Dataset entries
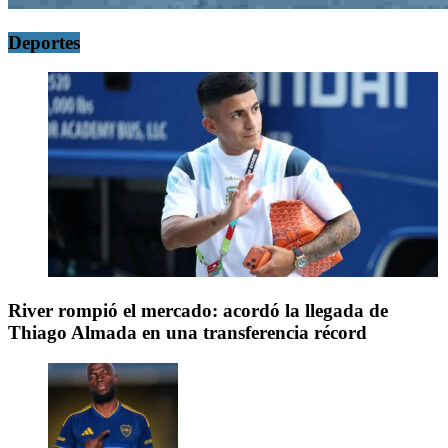
Deportes
River rompió el mercado: acordó la llegada de
Thiago Almada en una transferencia récord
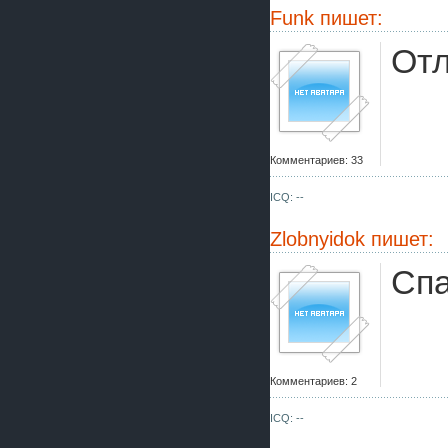
Funk
пишет:
Отл
Комментариев: 33
ICQ: --
Zlobnyidok
пишет:
Спа
Комментариев: 2
ICQ: --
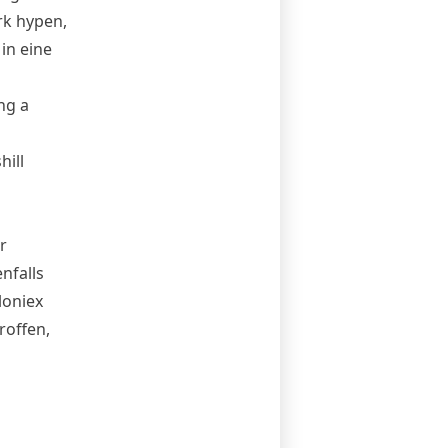
rk hypen,
in eine
ng a
hill
r
nfalls
loniex
roffen,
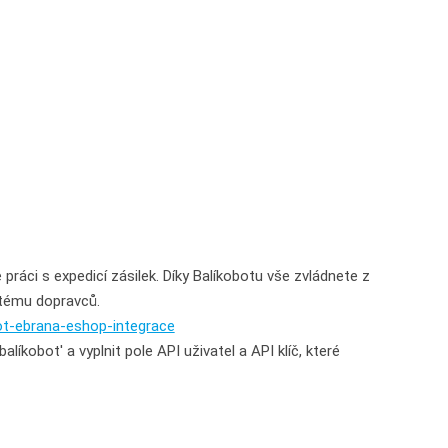
ráci s expedicí zásilek. Díky Balíkobotu vše zvládnete z
stému dopravců.
bot-ebrana-eshop-integrace
líkobot' a vyplnit pole API uživatel a API klíč, které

> **Written task**
Your task is to copy the entries in full and exactly, without any images.

> **Response area**
Deportes
River rompió el mercado: acordó la llegada de
Thiago Almada en una transferencia récord
Funk
пишет:
Отл
Комментариев: 33
ICQ: --
Zlobnyidok
пишет:
Спа
Комментариев: 2
ICQ: --
rk hypen,
in eine
ng a
hill
r
nfalls
loniex
roffen,
ráci s expedicí zásilek. Díky Balíkobotu vše zvládnete z
stému dopravců.
bot-ebrana-eshop-integrace
líkobot' a vyplnit pole API uživatel a API klíč, které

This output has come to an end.